The UK bailout is going ahead - £50 billion in two tranches will go into buying UK banks' preferred shares.
There's also £200 billion more in an expanded special liquidity scheme, and the prospect of a government guarantee for medium-term bank debt, details to be confirmed.
Paul Krugman approves:

Unlike the Paulson plan, this sounds as if it makes sense. However, given the strong financial linkages among the world’s economies, I wonder how much Britain can do on its own. Let’s see what the plan actually looks like; if it’s good, it can be a model for US emulation, and for the eurozone too if they can get their act together.

In fact, the reaction is generally positive - both in the commentariat


this is far more sensible than anything done in the US to date (save the AIG bailout, which was concluded on appropriately punitive terms). The government is making a direct investment, instead of the much more costly, indirect, and administratively complex route of buying dud assets at inflated prices, and taking preferred stock and possibly warrants...

This is going the right way, it addresses directly the tier 1 capital problem, better than TARP and will dilute stockholders.

and on the markets - CDS spreads on the UK banks have tightened significantly.

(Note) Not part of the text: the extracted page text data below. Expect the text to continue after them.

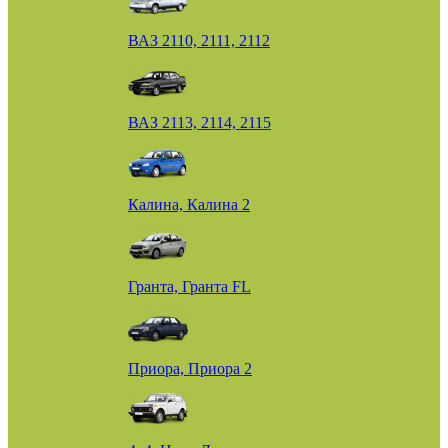
ВАЗ 2110, 2111, 2112
ВАЗ 2113, 2114, 2115
Калина, Калина 2
Гранта, Гранта FL
Приора, Приора 2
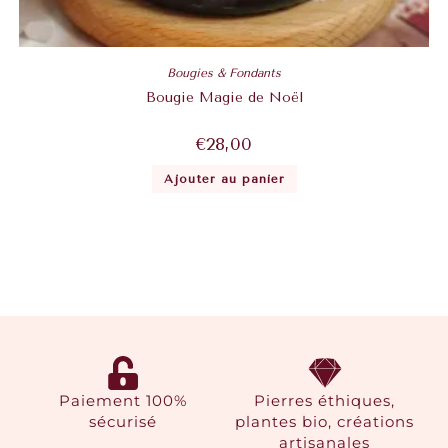
Bougies & Fondants
Bougie Magie de Noël
€
28,00
Ajouter au panier
Paiement 100%
Pierres éthiques,
sécurisé
plantes bio, créations
artisanales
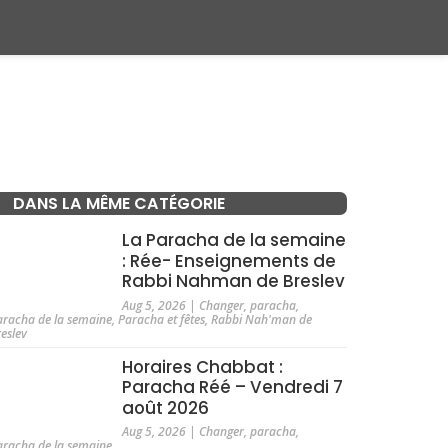
DANS LA MÊME CATÉGORIE
La Paracha de la semaine
: Rée- Enseignements de
Rabbi Nahman de Breslev
Aug 5, 2026
|
Changer
,
paracha
,
aracha de la semaine
,
Paracha et fêtes
,
Rabbi Nah'man de
reslev
Horaires Chabbat :
Paracha Réé – Vendredi 7
août 2026
Aug 5, 2026
|
Changer
,
paracha
,
aracha de la semaine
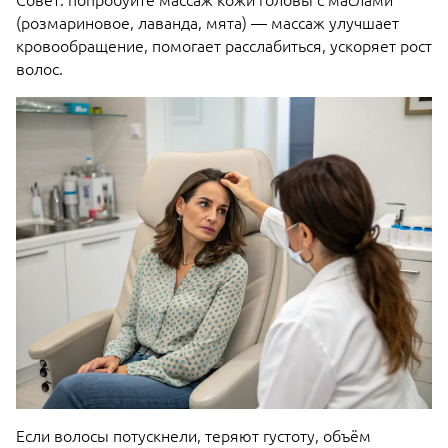
(розмариновое, лаванда, мята) — массаж улучшает
кровообращение, помогает расслабиться, ускоряет рост
волос.
Если волосы потускнели, теряют густоту, объём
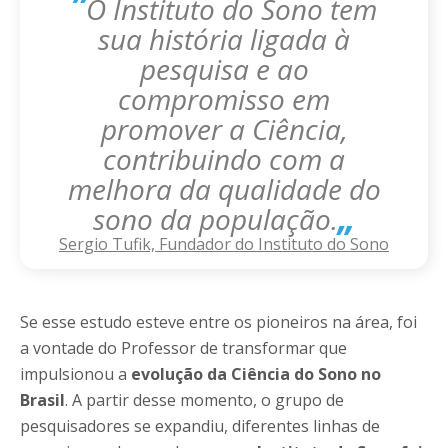
”
O Instituto do Sono tem
sua história ligada à
pesquisa e ao
compromisso em
promover a Ciência,
contribuindo com a
melhora da qualidade do
„
sono da população.
Sergio Tufik, Fundador do Instituto do Sono
Se esse estudo esteve entre os pioneiros na área, foi
a vontade do Professor de transformar que
impulsionou a
evolução da Ciência do Sono no
Brasil
. A partir desse momento, o grupo de
pesquisadores se expandiu, diferentes linhas de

There's the slight problem that the FTSE has fallen off a cliff AGAIN but that's more or less what you'd expect - after all, the major UK banks have just announced what's effectively a massive issue of new equity. Naturally their shares are going to fall. There's also been some bad news from the East as people start worrying about contagion.

Meanwhile, Brad Setser casts a wary eye at another bailout - that of Iceland (essentially the entire country is a giant hedge fund, rather like the US, he says, which makes you think a bit).


The possibility that countries with large reserves might displace the US, the G-7 and institutions like the IMF from their traditional role as the world’s financial crisis managers was one of the strategic changes that I discussed in my Council Special Report. I am though still surprised by Russia’s move, largely because I assumed that Russia’s current financial troubles would keep it from financial adventures abroad. Russia’s reserves fell by $40b between the end of July and the end of September, though part of that comes from the fall in the dollar value of Russia’s euros and pounds. It almost certainly isn’t pegging to the ruble. Finally, Russia’s central bank has had its hands full — or so it seemed — managing Russia’s own crisis...
I consequently wouldn’t characterize this move as “stabilizing.” It may help Iceland — but it also destabilizes the world’s existing architecture for crisis management. The IMF has plenty of cash. It could have been at the center of an international effort to support Iceland...

And, in line with his Council for Foreign Relations brief, he casts a wary eye at the implications of Russia buying out the keystone of the GIUK line. Just in case the news from London was making anyone feel too cheerful this morning.